私は音楽家を志すうえで、音高音大に入ってからだんだん周りと比較される事が増え、コンクールなどの結果に囚われて、本来音楽は楽しむものなのに、楽しいと感じられなくなってしまう時期を経験しました。大好きでずっと続けてきたヴァイオリンがいつしか自分を苦しめるものに変わってしまっていた時は苦しかったけれど、それでも辞めずにきたのは、やはり心の底でヴァイオリンが、音楽が好きだからだと思います。苦しい事も悔しい事も、少し時間が経って振り返ってみると、学びの多いかけがえのない経験に変わり、自分を強くしてくれました。
皆さんも、もし壁にぶつかったり悩んだりする事があったら、それは真剣に取り組んでいるからこそだと思います。音楽が好きという純粋な気持ちを大切にして、頑張ってくださいね。
Q5. 今後の目標を教えてください。
直近の目標としては、留学最後の1年間、出来るだけ多くの事を吸収し、長かった学生生活の良い締めくくりが出来るように頑張ります。
また、卒業しても音楽の勉強に終わりはなく、音楽家を志すという事は常に技術を磨き、向上心をもって学び続ける事だと思います。奏でる音楽にはその人の人柄だったり人生が反映されるので、音楽家である以前に一人の人として、さまざまな経験を重ねながら成長していけるよう努力してまいります。
丸山 貴大さん(指揮)
Q1. 期間中どんな学びがありましたか?
動画コンテンツの制作作業を通じて、自分の感じた事を出来るだけ表現する力が飛躍的に高まったと思います。
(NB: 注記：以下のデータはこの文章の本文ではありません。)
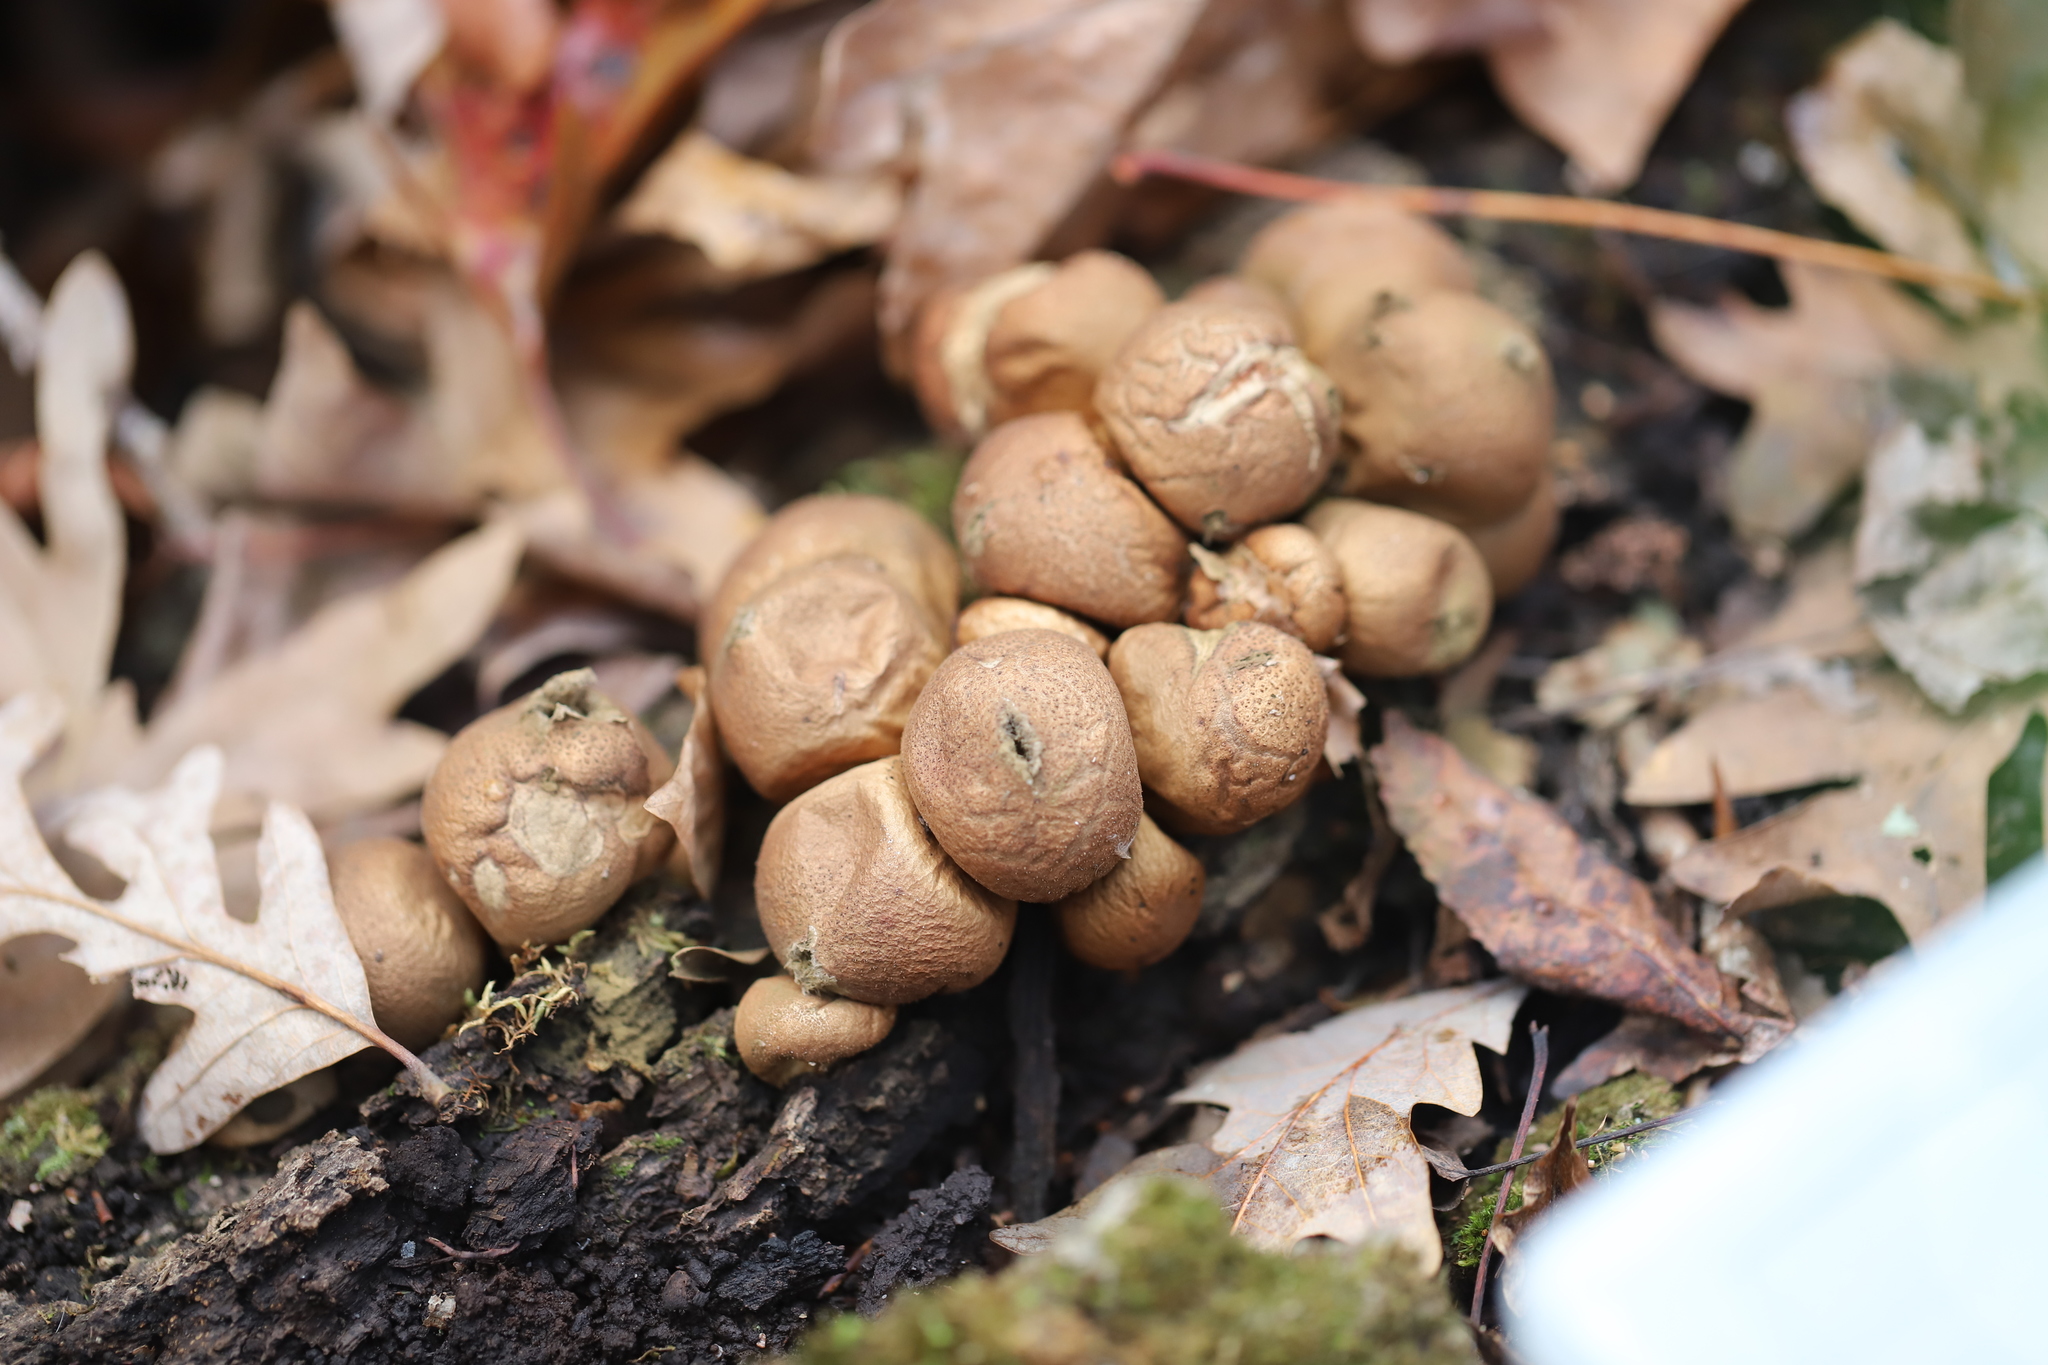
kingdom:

そして自分が何か一つの物事やスキル、知識などを習得しようとする時に、どれくらいの時間が必要でどのような成長過程を通るのかをかなり深いレベルで腑に落とせました。
Q2. その学びは今後どのように活かせそうですか?
自分は指揮者とコレペティという歌手のコーチングをする仕事の二つをしておりますが、 そのどちらにおいても、自分の提案やアイデアを他者に確実に伝える、という事に活かせると思っています。また今後もいろいろな知識やスキルの習得に励む際に、習得に至るまでの全体像も見えやすくなっているので以前よりも淡々と目標達成に迎えるのではと考えています。
Q3. 今後、奨学生へのエントリーを考えている人へメッセージをお願いします。
NSP奨学生は特に自分の内的な成長を大切にしたい全ての人にお勧め出来る制度だと思い ます。 もちろん成長を施すための適度な労力は必要としますが、NSPの活動をサポートをしてくれる方々がそれぞれ素晴らしい人物で、そのような方と出会えることが一番の財産になると思っております。自分の人格の成長に対する興味がある方や人との出会いをご縁と受け取るタイプの方は、エントリーをされてまず間違いなく実りのある機会になると思っております。
Q4. 音楽家を志す、皆さんよりもさらに若い世代へのメッセージをお願いします。
音楽は本当の意味で人を癒したり勇気づけたりする素晴らしい芸術だと思っています。 音楽を学べば学ぶほど、深い気づきや学び、感動がありそれらが自分達の人生を豊かにしてくれると考えています。 もし音楽家を志す方がいらっしゃれば、自分にとってその方は同志です。 お互い一生懸命勉強をして音楽を愛して学び合えたらと思います。聴いてくださるお客様や、共演者、そして曲を書いてくれた作曲家達にわずかでも貢献出来るよう全力で音楽を楽しみましょう!
Q5. 今後の目標を教えてください。
自分としては指揮者の仕事はまず第一に相手のエネルギーを受け止める仕事だと思っております。さまざまな想いをもった音楽家が放つ大量の音を、善悪のジャッジなく受け止め、そ れらを分け隔てなく愛するときに、音楽は大きく拡がっていくのではと想像します。 作曲家、関わる全ての音楽家、そして自分の想いを大きな心で受け止められる人間になりたいと思っています。そのために喜びも悲しみも達成感も苦労もとことん全力で味わっていこうと思っております。